_What this task involves_
Search the data for the string "would" and gather each line it is in.

_Given records_
══════════════════════════════
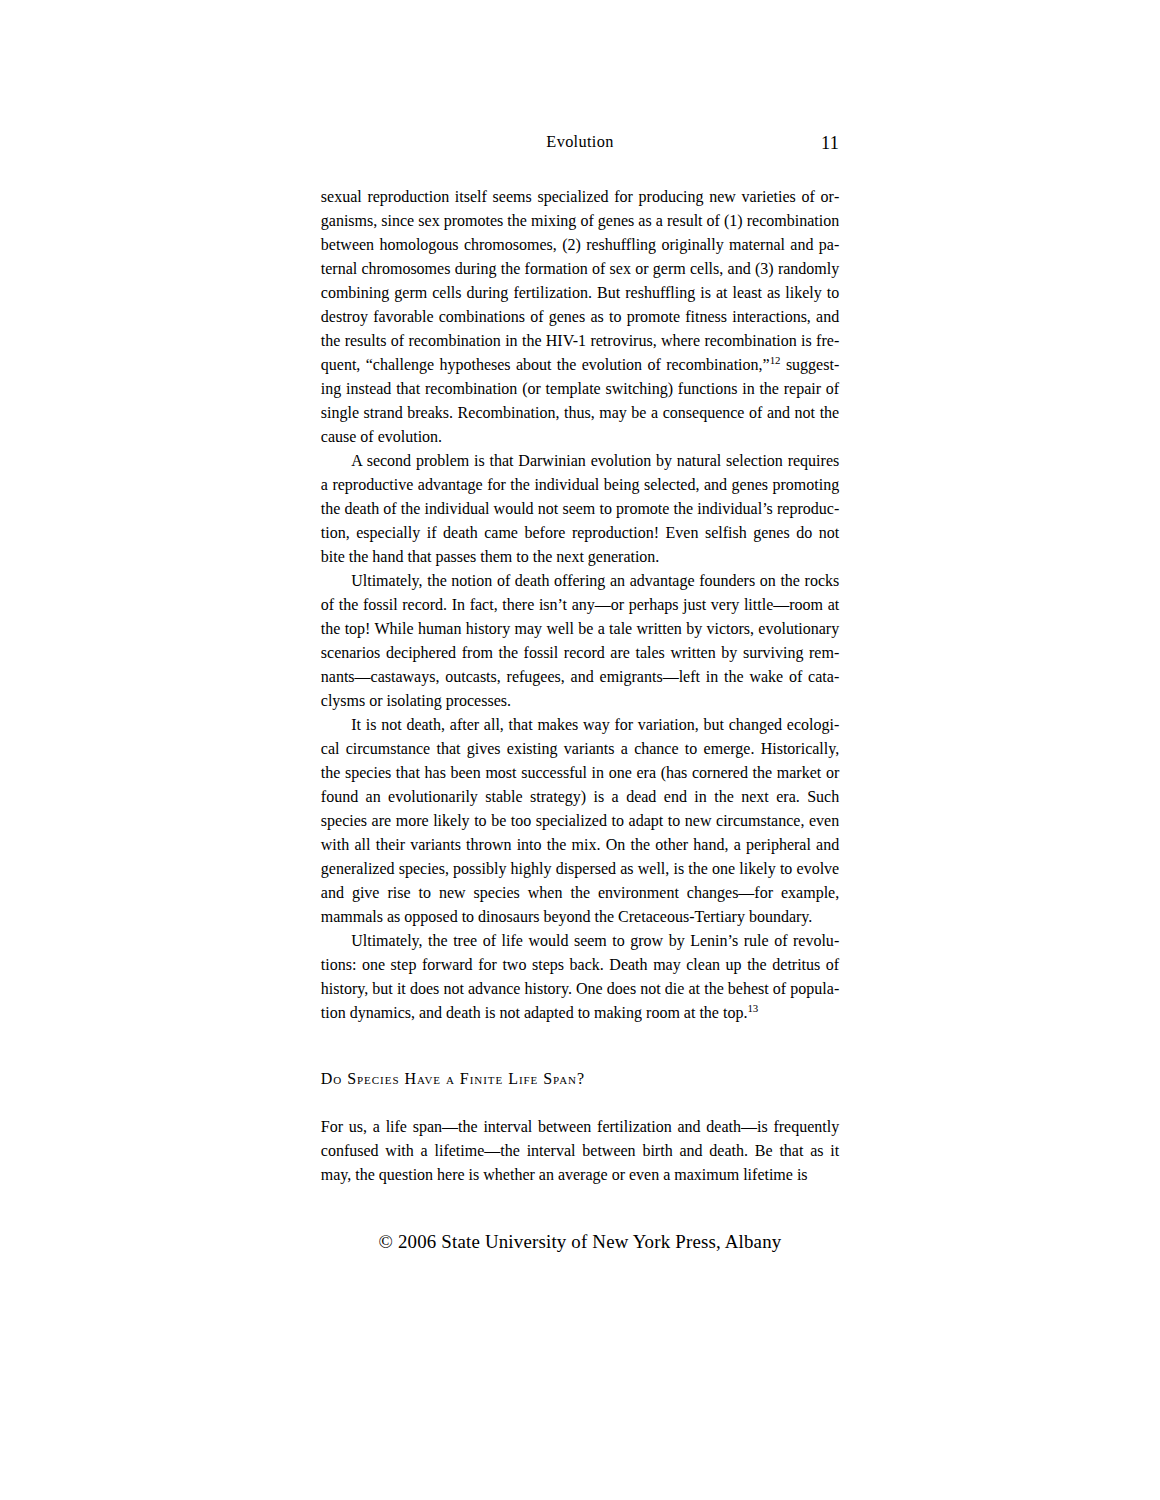Evolution 11
sexual reproduction itself seems specialized for producing new varieties of organisms, since sex promotes the mixing of genes as a result of (1) recombination between homologous chromosomes, (2) reshuffling originally maternal and paternal chromosomes during the formation of sex or germ cells, and (3) randomly combining germ cells during fertilization. But reshuffling is at least as likely to destroy favorable combinations of genes as to promote fitness interactions, and the results of recombination in the HIV-1 retrovirus, where recombination is frequent, “challenge hypotheses about the evolution of recombination,”12 suggesting instead that recombination (or template switching) functions in the repair of single strand breaks. Recombination, thus, may be a consequence of and not the cause of evolution.
A second problem is that Darwinian evolution by natural selection requires a reproductive advantage for the individual being selected, and genes promoting the death of the individual would not seem to promote the individual’s reproduction, especially if death came before reproduction! Even selfish genes do not bite the hand that passes them to the next generation.
Ultimately, the notion of death offering an advantage founders on the rocks of the fossil record. In fact, there isn’t any—or perhaps just very little—room at the top! While human history may well be a tale written by victors, evolutionary scenarios deciphered from the fossil record are tales written by surviving remnants—castaways, outcasts, refugees, and emigrants—left in the wake of cataclysms or isolating processes.
It is not death, after all, that makes way for variation, but changed ecological circumstance that gives existing variants a chance to emerge. Historically, the species that has been most successful in one era (has cornered the market or found an evolutionarily stable strategy) is a dead end in the next era. Such species are more likely to be too specialized to adapt to new circumstance, even with all their variants thrown into the mix. On the other hand, a peripheral and generalized species, possibly highly dispersed as well, is the one likely to evolve and give rise to new species when the environment changes—for example, mammals as opposed to dinosaurs beyond the Cretaceous-Tertiary boundary.
Ultimately, the tree of life would seem to grow by Lenin’s rule of revolutions: one step forward for two steps back. Death may clean up the detritus of history, but it does not advance history. One does not die at the behest of population dynamics, and death is not adapted to making room at the top.13
Do Species Have a Finite Life Span?
For us, a life span—the interval between fertilization and death—is frequently confused with a lifetime—the interval between birth and death. Be that as it may, the question here is whether an average or even a maximum lifetime is
© 2006 State University of New York Press, Albany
══════════════════════════════
_Task output_
A second problem is that Darwinian evolution by natural selection requires a reproductive advantage for the individual being selected, and genes promoting the death of the individual would not seem to promote the individual’s reproduction, especially if death came before reproduction! Even selfish genes do not bite the hand that passes them to the next generation.
Ultimately, the tree of life would seem to grow by Lenin’s rule of revolutions: one step forward for two steps back. Death may clean up the detritus of history, but it does not advance history. One does not die at the behest of population dynamics, and death is not adapted to making room at the top.13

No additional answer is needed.